Davalı İdarenin Savunmasının Özeti: Bölge İdare Mahkemesi kararında usul ve esas bakımından hukuka aykırılık bulunmadığı, davacının temyiz iddialarının 2577 sayılı Kanun’un 49. maddesinde sayılan sebeplerden hiçbirisine uymadığı belirtilerek temyiz isteminin reddi gerektiği savunulmaktadır.

Danıştay Tetkik Hakimi : …
Düşüncesi : Temyiz isteminin reddi ile usul ve yasaya uygun olan İdare Dava Dairesi kararının gerekçe eklenmek suretiyle onanması gerektiği düşünülmektedir.

TÜRK MİLLETİ ADINA
Karar veren Danıştay Beşinci Dairesince, Tetkik Hâkiminin açıklamaları dinlendikten ve dosyadaki belgeler incelendikten sonra gereği görüşüldü:
Bölge idare mahkemesi idare dava daireleri tarafından verilen kararların temyiz yolu ile incelenerek bozulabilmeleri, 2577 sayılı İdari Yargılama Usulü Kanunu’nun 49. maddesinde belirtilen nedenlerden birinin bulunması halinde mümkündür.
Her ne kadar İdare Mahkemesi kararının gerekçesinde, davacının … Ağır Ceza Mahkemesinin 2017/154 sayılı esasında görülen ceza davasında FETÖ/PDY silahlı terör örgütüne üye olmak suçundan hapis cezası ile cezalandırıldığı belirtilerek hüküm kurulmuş ise de davacının mahkûmiyet kararı henüz kesinleşmemiş olduğundan, yargılama süreci devam eden ceza davasının davacı aleyhine bir durum olarak değerlendirilmesi; bu ceza yargılamasının konusunun davacının terör örgütü üyeliği ile ilgisi olması nedeniyle masumiyet karinesi gereğince mümkün değildir.
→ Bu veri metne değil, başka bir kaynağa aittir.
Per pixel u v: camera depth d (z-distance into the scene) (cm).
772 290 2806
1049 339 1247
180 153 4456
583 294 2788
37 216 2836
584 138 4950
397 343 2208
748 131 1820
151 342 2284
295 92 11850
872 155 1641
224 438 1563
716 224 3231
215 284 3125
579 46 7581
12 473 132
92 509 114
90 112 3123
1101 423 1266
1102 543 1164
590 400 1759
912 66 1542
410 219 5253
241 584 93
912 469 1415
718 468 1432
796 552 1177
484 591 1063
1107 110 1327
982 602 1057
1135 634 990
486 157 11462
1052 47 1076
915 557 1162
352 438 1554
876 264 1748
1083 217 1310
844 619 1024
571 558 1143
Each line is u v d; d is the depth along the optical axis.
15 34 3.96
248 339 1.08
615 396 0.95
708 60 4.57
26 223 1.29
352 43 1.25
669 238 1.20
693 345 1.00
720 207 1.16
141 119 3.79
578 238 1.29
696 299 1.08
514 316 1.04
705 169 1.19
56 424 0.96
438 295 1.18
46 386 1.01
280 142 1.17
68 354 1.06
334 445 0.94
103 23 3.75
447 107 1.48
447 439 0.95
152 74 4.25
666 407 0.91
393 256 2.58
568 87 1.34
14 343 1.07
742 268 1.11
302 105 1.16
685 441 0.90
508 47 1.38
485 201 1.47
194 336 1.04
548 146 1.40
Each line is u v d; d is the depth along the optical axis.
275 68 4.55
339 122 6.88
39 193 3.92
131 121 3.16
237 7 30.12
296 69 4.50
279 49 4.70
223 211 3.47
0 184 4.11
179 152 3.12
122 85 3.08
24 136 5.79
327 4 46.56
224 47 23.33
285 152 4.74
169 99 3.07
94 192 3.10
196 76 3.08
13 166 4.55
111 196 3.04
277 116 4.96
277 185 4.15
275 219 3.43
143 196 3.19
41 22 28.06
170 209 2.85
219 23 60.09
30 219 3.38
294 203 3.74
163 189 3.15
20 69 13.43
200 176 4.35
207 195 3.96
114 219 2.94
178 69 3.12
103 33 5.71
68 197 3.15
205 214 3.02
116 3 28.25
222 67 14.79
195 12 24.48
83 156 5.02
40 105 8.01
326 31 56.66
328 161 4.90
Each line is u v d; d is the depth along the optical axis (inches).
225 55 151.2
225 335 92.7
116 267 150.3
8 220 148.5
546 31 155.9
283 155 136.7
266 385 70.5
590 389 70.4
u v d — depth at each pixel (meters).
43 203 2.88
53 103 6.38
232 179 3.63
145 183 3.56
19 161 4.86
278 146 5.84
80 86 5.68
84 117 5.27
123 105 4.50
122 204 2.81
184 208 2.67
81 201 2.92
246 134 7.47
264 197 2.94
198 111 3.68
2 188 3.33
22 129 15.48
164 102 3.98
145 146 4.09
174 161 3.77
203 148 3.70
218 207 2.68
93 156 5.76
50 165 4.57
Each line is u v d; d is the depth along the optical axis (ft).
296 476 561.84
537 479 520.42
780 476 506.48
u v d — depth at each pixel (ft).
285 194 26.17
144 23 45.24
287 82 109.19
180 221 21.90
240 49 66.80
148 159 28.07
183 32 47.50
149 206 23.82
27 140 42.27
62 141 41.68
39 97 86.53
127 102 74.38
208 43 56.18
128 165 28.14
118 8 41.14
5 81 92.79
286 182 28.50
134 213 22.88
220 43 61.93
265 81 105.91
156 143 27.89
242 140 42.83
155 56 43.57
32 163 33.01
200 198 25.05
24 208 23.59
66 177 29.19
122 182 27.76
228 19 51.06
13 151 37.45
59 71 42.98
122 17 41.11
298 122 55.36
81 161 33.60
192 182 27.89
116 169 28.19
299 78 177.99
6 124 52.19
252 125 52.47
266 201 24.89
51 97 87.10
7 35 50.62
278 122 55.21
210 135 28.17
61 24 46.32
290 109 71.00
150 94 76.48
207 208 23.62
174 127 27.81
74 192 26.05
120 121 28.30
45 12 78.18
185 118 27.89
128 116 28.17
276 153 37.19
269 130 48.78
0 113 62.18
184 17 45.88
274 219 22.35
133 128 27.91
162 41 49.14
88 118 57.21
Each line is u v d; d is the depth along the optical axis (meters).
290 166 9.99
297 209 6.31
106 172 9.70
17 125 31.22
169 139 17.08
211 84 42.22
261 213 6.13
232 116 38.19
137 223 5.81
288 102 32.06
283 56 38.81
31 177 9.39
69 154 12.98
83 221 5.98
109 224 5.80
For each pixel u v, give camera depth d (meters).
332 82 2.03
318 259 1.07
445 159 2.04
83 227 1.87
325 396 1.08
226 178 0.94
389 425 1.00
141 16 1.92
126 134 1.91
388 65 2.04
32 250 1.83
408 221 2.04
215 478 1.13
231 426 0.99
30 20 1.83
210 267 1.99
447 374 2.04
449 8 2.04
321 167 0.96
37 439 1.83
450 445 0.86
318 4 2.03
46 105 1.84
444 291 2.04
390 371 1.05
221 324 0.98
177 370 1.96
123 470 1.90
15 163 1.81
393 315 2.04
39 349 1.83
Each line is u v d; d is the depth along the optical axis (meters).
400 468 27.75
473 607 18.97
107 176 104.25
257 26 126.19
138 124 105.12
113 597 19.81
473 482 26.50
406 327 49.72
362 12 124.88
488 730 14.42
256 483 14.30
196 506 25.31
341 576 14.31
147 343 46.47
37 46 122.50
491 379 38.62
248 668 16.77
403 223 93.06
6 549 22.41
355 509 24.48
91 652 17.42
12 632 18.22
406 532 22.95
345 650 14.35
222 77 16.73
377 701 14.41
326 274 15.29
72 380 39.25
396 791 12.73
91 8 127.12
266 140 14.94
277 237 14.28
Temyize konu Bölge İdare Mahkemesi kararı ve dayandığı gerekçe hukuk ve usule uygun olup, bozulmasını gerektirecek bir sebep bulunmadığından, temyiz isteminin reddi ile anılan kararın yukarıda belirtilen gerekçe ile ONANMASINA, temyiz giderlerinin istemde bulunan üzerinde bırakılmasına, 2577 sayılı İdari Yargılama Usulü Kanunu’nun 50. maddesi uyarınca, bu onama kararının taraflara tebliğini ve bir örneğinin de belirtilen İdare Dava Dairesine gönderilmesini teminen dosyanın kararı veren ilk derece Mahkemesine gönderilmesine, 03/04/2023 tarihinde oybirliğiyle kesin olarak karar verildi.